(Beginning of Data shown)
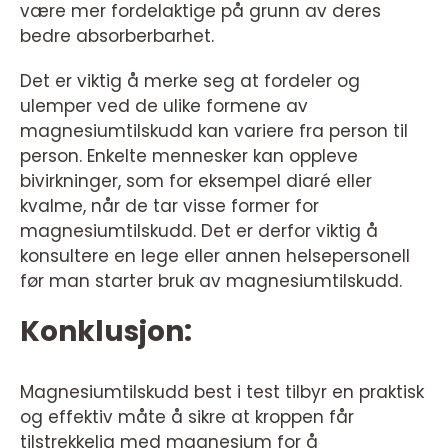
være mer fordelaktige på grunn av deres
bedre absorberbarhet.
Det er viktig å merke seg at fordeler og
ulemper ved de ulike formene av
magnesiumtilskudd kan variere fra person til
person. Enkelte mennesker kan oppleve
bivirkninger, som for eksempel diaré eller
kvalme, når de tar visse former for
magnesiumtilskudd. Det er derfor viktig å
konsultere en lege eller annen helsepersonell
før man starter bruk av magnesiumtilskudd.
Konklusjon:
Magnesiumtilskudd best i test tilbyr en praktisk
og effektiv måte å sikre at kroppen får
tilstrekkelig med magnesium for å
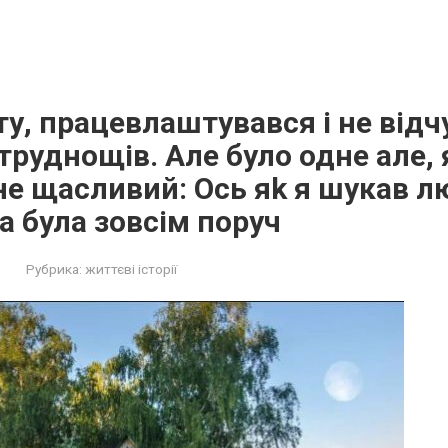
ту, працевлаштувався і не відч
труднощів. Але було одне але, 
е щасливий: Оcь яk я шукав лю
на була зовсім поруч
Рубрика:
життєві історії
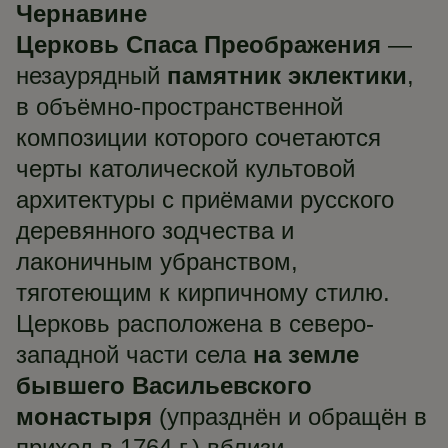
Чернавине
Церковь Спаса Преображения
—
незаурядный
памятник эклектики
,
в объёмно-пространственной
композиции которого сочетаются
черты католической культовой
архитектуры с приёмами русского
деревянного зодчества и
лаконичным убранством,
тяготеющим к кирпичному стилю.
Церковь расположена в северо-
западной части села
на земле
бывшего Васильевского
монастыря
(упразднён и обращён в
приход в 1764 г.) вблизи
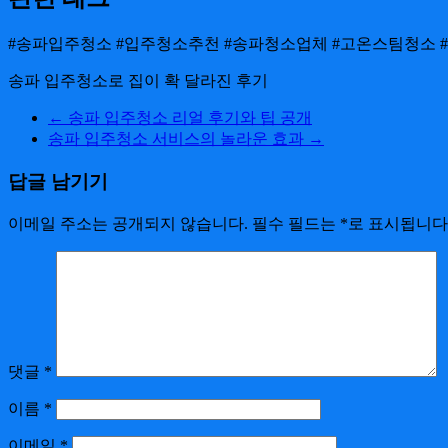
#송파입주청소 #입주청소추천 #송파청소업체 #고온스팀청소 
송파 입주청소로 집이 확 달라진 후기
←
송파 입주청소 리얼 후기와 팁 공개
송파 입주청소 서비스의 놀라운 효과
→
답글 남기기
이메일 주소는 공개되지 않습니다.
필수 필드는
*
로 표시됩니다
댓글
*
이름
*
이메일
*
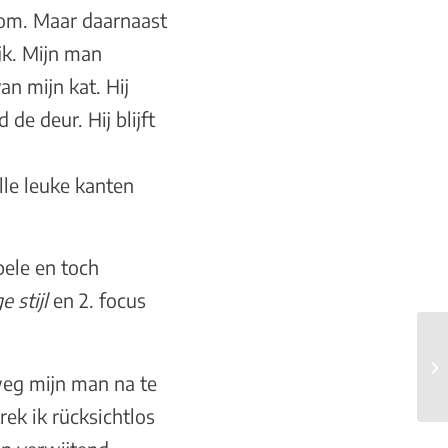
som. Maar daarnaast
jk. Mijn man
an mijn kat. Hij
de deur. Hij blijft
lle leuke kanten
pele en toch
e stijl
en 2. focus
weg mijn man na te
rek ik rücksichtlos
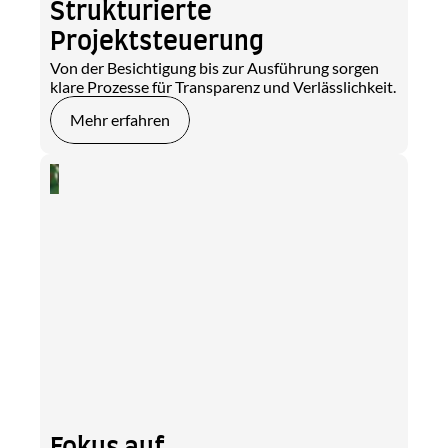
Strukturierte 
Projektsteuerung
Von der Besichtigung bis zur Ausführung sorgen 
klare Prozesse für Transparenz und Verlässlichkeit.
Mehr erfahren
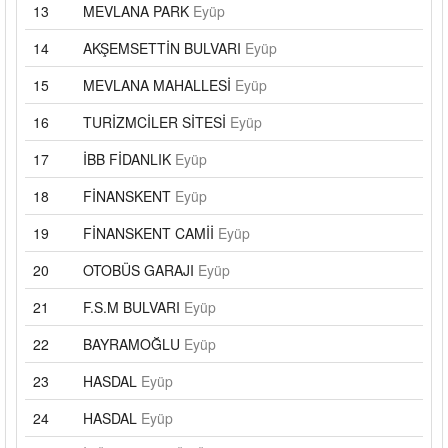
13
MEVLANA PARK
Eyüp
14
AKŞEMSETTİN BULVARI
Eyüp
15
MEVLANA MAHALLESİ
Eyüp
16
TURİZMCİLER SİTESİ
Eyüp
17
İBB FİDANLIK
Eyüp
18
FİNANSKENT
Eyüp
19
FİNANSKENT CAMİİ
Eyüp
20
OTOBÜS GARAJI
Eyüp
21
F.S.M BULVARI
Eyüp
22
BAYRAMOĞLU
Eyüp
23
HASDAL
Eyüp
24
HASDAL
Eyüp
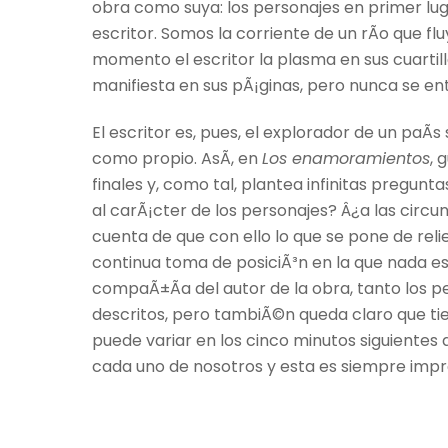
obra como suya: los personajes en primer lug
escritor. Somos la corriente de un rÃ­o que
momento el escritor la plasma en sus cuartilla
manifiesta en sus pÃ¡ginas, pero nunca se e
El escritor es, pues, el explorador de un paÃ­
como propio. AsÃ­, en
Los enamoramientos
, 
finales y, como tal, plantea infinitas pregunt
al carÃ¡cter de los personajes? Â¿a las circu
cuenta de que con ello lo que se pone de reli
continua toma de posiciÃ³n en la que nada es
compaÃ±Ã­a del autor de la obra, tanto los
descritos, pero tambiÃ©n queda claro que tien
puede variar en los cinco minutos siguientes al
cada uno de nosotros y esta es siempre impr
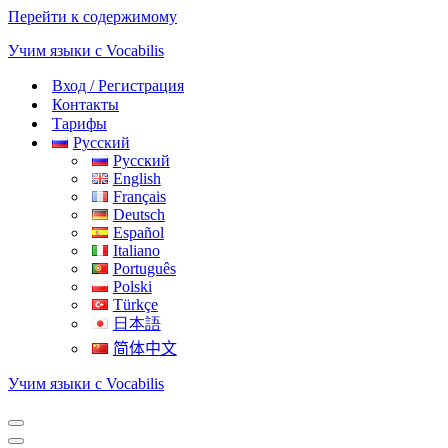
Перейти к содержимому
Учим языки с Vocabilis
Вход / Регистрация
Контакты
Тарифы
Русский
Русский
English
Français
Deutsch
Español
Italiano
Português
Polski
Türkçe
日本語
简体中文
Учим языки с Vocabilis
Меню
навигации
Меню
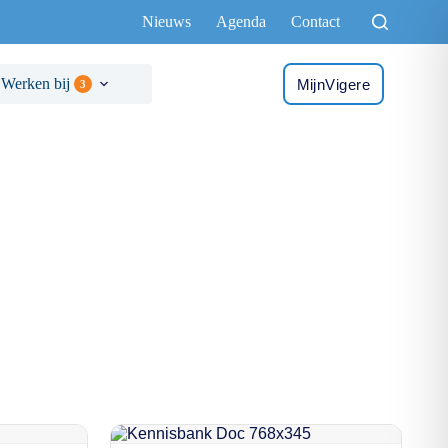
Nieuws
Agenda
Contact
Werken bij
MijnVigere
3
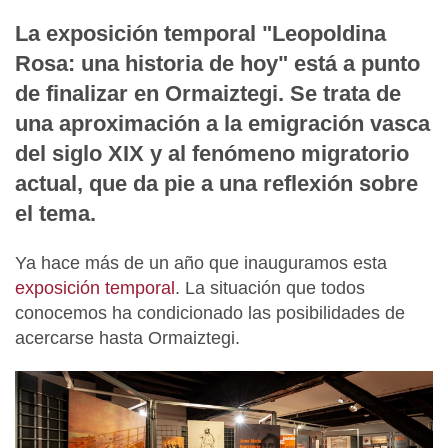
La exposición temporal "Leopoldina
Rosa: una historia de hoy" está a punto
de finalizar en Ormaiztegi. Se trata de
una aproximación a la emigración vasca
del siglo XIX y al fenómeno migratorio
actual, que da pie a una reflexión sobre
el tema.
Ya hace más de un año que inauguramos esta
exposición temporal
. La situación que todos
conocemos ha condicionado las posibilidades de
acercarse hasta Ormaiztegi.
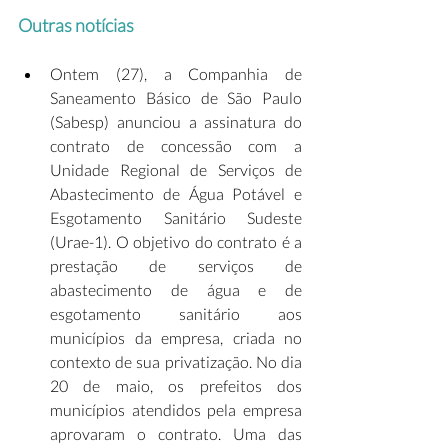
Outras notícias
Ontem (27), a Companhia de 
Saneamento Básico de São Paulo 
(Sabesp) anunciou a assinatura do 
contrato de concessão com a 
Unidade Regional de Serviços de 
Abastecimento de Água Potável e 
Esgotamento Sanitário Sudeste 
(Urae-1). O objetivo do contrato é a 
prestação de serviços de 
abastecimento de água e de 
esgotamento sanitário aos 
municípios da empresa, criada no 
contexto de sua privatização. No dia 
20 de maio, os prefeitos dos 
municípios atendidos pela empresa 
aprovaram o contrato. Uma das 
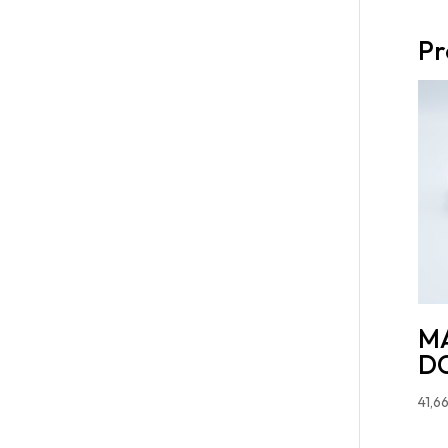
Pr
M
DC
41,6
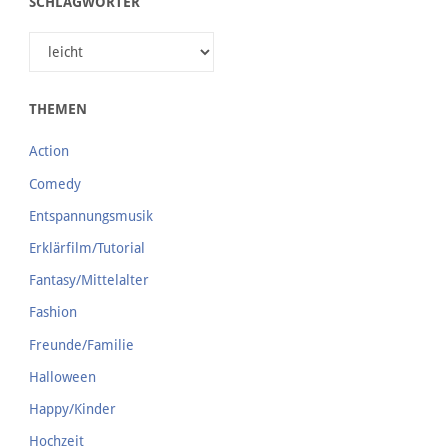
SCHLAGWÖRTER
THEMEN
Action
Comedy
Entspannungsmusik
Erklärfilm/Tutorial
Fantasy/Mittelalter
Fashion
Freunde/Familie
Halloween
Happy/Kinder
Hochzeit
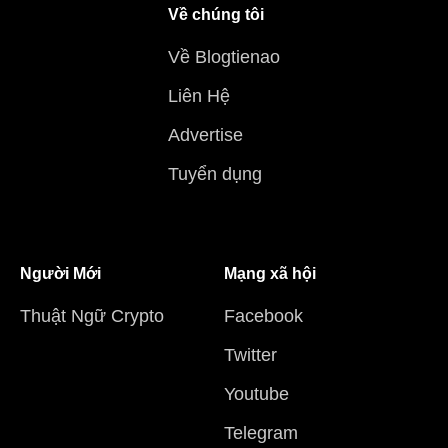
Về chúng tôi
Về Blogtienao
Liên Hệ
Advertise
Tuyển dụng
Người Mới
Mạng xã hội
Thuật Ngữ Crypto
Facebook
Twitter
Youtube
Telegram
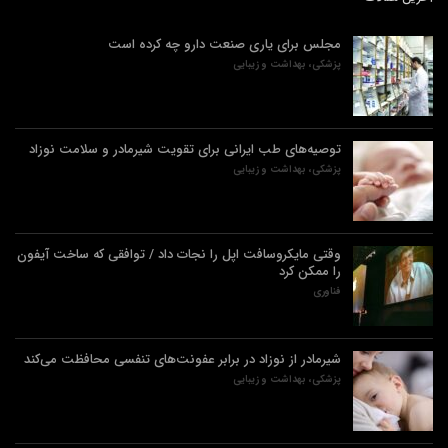
مجلس برای یاری صنعت دارو چه کرده است
پزشکی، بهداشت و زیبایی
توصیه‌های طب ایرانی برای تقویت شیرمادر و سلامت نوزاد
پزشکی، بهداشت و زیبایی
وقتی مایکروسافت اپل را نجات داد / توافقی که ساخت آیفون
را ممکن کرد
فناوری
شیرمادر از نوزاد در برابر عفونت‌های تنفسی محافظت می‌کند
پزشکی، بهداشت و زیبایی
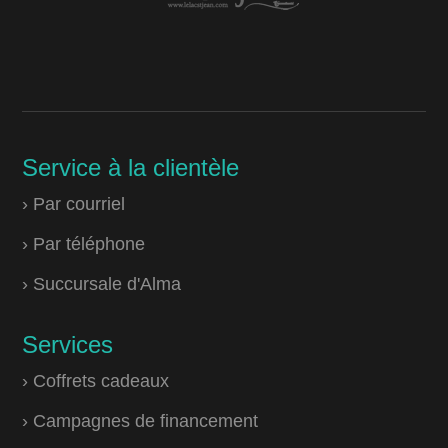
Service à la clientèle
› Par courriel
› Par téléphone
› Succursale d'Alma
Services
› Coffrets cadeaux
› Campagnes de financement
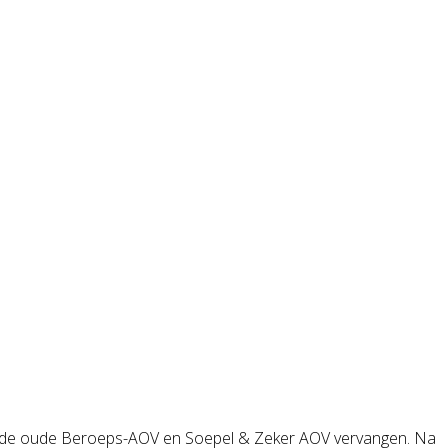
eft de oude Beroeps-AOV en Soepel & Zeker AOV vervangen. Na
(End of Data shown)
- _Instructions for the task_: Write out the lines from the one containing "Về chúng tôi" through the last line as a JSON list of strings, one string per line, skipping any blank lines. Leave out the picture markers.

- _Response to this exercise_:
[
  "Về chúng tôi",
  "Về Blogtienao",
  "Liên Hệ",
  "Advertise",
  "Tuyển dụng",
  "Người Mới",
  "Mạng xã hội",
  "Thuật Ngữ Crypto",
  "Facebook",
  "Twitter",
  "Youtube",
  "Telegram",
  "مجلس برای یاری صنعت دارو چه کرده است",
  "پزشکی، بهداشت و زیبایی",
  "توصیه‌های طب ایرانی برای تقویت شیرمادر و سلامت نوزاد",
  "پزشکی، بهداشت و زیبایی",
  "وقتی مایکروسافت اپل را نجات داد / توافقی که ساخت آیفون",
  "را ممکن کرد",
  "فناوری",
  "شیرمادر از نوزاد در برابر عفونت‌های تنفسی محافظت می‌کند",
  "پزشکی، بهداشت و زیبایی",
  "Service à la clientèle",
  "› Par courriel",
  "› Par téléphone",
  "› Succursale d'Alma",
  "Services",
  "› Coffrets cadeaux",
  "› Campagnes de financement",
  "eft de oude Beroeps-AOV en Soepel & Zeker AOV vervangen. Na"
]